Мишель положил перо, повернул голову, чуть улыбнулся:
— Неважно. Я бы и сам так поступил. Может быть, чуть более красивыми словами…
Неожиданно Юрий разрыдался.
— Подло! — кричал он сквозь слезы. — Так подло! Так гнусно! И все-то они знают лучше, и во всем-то разбираются — и даже в том, что он-де не смел требовать любви от собственной жены, поскольку был ревнив и дурен собой… И человек-де он негодный… Боже мой, Боже мой!
Мишель молча смотрел на плачущего брата и покусывал губу.
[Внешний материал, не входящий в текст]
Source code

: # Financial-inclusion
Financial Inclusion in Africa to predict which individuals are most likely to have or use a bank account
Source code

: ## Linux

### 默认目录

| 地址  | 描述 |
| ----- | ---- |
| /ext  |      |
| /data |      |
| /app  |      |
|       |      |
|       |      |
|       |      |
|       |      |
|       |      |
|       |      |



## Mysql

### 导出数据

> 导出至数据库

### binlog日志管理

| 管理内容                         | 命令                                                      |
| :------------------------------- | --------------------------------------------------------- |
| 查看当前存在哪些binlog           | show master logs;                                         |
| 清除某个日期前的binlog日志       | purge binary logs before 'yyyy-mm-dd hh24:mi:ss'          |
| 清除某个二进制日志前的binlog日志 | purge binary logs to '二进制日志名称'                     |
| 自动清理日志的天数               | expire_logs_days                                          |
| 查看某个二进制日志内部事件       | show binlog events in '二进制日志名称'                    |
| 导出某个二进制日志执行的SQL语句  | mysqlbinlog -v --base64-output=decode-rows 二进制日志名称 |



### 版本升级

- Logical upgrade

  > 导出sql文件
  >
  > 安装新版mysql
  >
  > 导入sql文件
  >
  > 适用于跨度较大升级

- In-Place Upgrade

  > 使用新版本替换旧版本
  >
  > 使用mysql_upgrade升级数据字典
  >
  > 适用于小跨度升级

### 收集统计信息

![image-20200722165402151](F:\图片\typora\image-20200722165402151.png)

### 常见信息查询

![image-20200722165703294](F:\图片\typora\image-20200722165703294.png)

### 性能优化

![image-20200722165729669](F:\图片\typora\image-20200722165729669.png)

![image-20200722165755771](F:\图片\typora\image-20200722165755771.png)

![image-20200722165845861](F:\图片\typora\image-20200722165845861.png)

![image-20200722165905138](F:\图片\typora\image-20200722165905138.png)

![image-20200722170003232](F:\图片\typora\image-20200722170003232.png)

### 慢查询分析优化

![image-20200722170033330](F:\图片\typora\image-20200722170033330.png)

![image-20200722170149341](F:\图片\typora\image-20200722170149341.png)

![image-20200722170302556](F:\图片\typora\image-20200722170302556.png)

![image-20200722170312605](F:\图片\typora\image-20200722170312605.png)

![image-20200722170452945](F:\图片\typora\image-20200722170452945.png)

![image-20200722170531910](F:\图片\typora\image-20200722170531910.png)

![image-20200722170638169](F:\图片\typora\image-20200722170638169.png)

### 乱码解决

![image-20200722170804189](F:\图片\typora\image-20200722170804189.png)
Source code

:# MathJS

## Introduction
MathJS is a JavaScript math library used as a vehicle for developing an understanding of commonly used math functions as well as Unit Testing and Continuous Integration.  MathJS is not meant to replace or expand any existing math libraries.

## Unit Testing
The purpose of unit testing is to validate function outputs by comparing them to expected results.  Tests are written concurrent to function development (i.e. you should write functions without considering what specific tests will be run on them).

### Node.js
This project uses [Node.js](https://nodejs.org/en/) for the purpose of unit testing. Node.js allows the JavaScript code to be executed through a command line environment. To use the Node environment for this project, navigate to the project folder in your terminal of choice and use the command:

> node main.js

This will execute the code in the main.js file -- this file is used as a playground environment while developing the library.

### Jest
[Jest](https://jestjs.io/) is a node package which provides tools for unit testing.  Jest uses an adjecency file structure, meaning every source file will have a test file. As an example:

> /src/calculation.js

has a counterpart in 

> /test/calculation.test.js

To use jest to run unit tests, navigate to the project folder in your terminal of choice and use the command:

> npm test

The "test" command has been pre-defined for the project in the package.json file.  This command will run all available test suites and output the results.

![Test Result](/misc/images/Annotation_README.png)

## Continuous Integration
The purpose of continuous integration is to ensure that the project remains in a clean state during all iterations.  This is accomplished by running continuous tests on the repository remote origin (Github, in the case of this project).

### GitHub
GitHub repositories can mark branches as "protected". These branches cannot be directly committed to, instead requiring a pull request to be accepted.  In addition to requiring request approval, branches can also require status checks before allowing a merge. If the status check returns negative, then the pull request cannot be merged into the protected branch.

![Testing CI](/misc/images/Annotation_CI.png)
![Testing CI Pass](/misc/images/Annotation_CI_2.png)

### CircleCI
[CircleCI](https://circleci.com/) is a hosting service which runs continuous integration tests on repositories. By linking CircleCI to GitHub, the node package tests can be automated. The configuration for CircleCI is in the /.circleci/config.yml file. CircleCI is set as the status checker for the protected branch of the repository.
Наконец он сказал:
— Странно — я почти счастлив.
Юрий уставился на Мишеля; слезы замерли в его глазах, потом сорвались — тяжелые, обильные — и скатились по щекам, навсегда увязнув в жестких усах.
Мишель стиснул его руку и оттолкнул:
— Уйди: я должен закончить писать показания…
Монго ворвался на квартиру бабушки под вечер двадцать седьмого февраля 1837 года. По счастью, старушки дома не оказалось, и не пришлось с деланно-любезным лицом сидеть на краю дивана, вести ничего не значащие разговоры — ждать, пока Елизавета Алексеевна оставит его с Мишелем наедине.